(Data records)
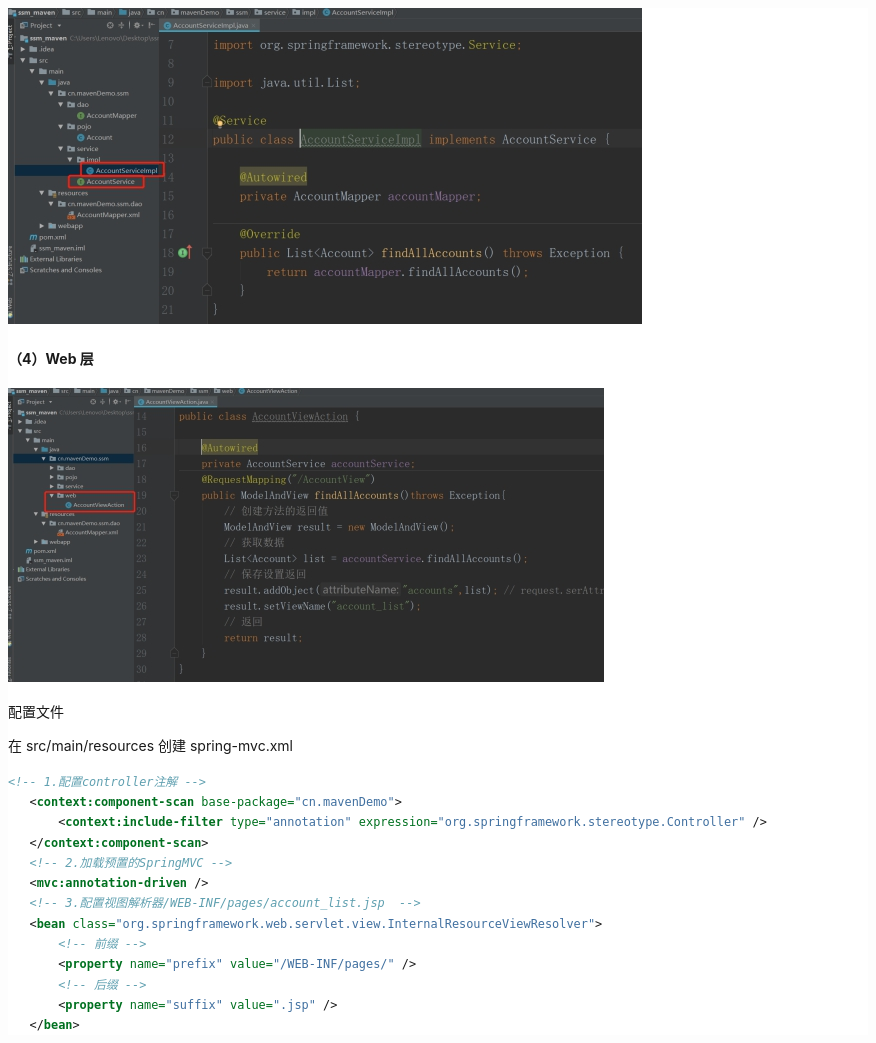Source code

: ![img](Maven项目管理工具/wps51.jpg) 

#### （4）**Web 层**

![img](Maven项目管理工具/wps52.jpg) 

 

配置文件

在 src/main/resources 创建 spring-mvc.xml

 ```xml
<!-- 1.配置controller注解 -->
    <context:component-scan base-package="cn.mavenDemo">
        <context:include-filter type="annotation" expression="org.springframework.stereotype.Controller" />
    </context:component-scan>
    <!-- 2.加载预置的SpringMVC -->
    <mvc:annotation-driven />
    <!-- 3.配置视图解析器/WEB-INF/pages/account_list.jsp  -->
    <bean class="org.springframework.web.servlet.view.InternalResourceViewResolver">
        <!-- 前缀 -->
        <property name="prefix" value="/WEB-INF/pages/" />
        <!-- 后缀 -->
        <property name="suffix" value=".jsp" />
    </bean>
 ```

## TASK REQUIREMENTS
Reproduce the records exactly, images excluded.

## ANSWER TO THE EXERCISE
Source code

: ![img](Maven项目管理工具/wps51.jpg) 

#### （4）**Web 层**

![img](Maven项目管理工具/wps52.jpg) 

 

配置文件

在 src/main/resources 创建 spring-mvc.xml

 ```xml
<!-- 1.配置controller注解 -->
    <context:component-scan base-package="cn.mavenDemo">
        <context:include-filter type="annotation" expression="org.springframework.stereotype.Controller" />
    </context:component-scan>
    <!-- 2.加载预置的SpringMVC -->
    <mvc:annotation-driven />
    <!-- 3.配置视图解析器/WEB-INF/pages/account_list.jsp  -->
    <bean class="org.springframework.web.servlet.view.InternalResourceViewResolver">
        <!-- 前缀 -->
        <property name="prefix" value="/WEB-INF/pages/" />
        <!-- 后缀 -->
        <property name="suffix" value=".jsp" />
    </bean>
 ```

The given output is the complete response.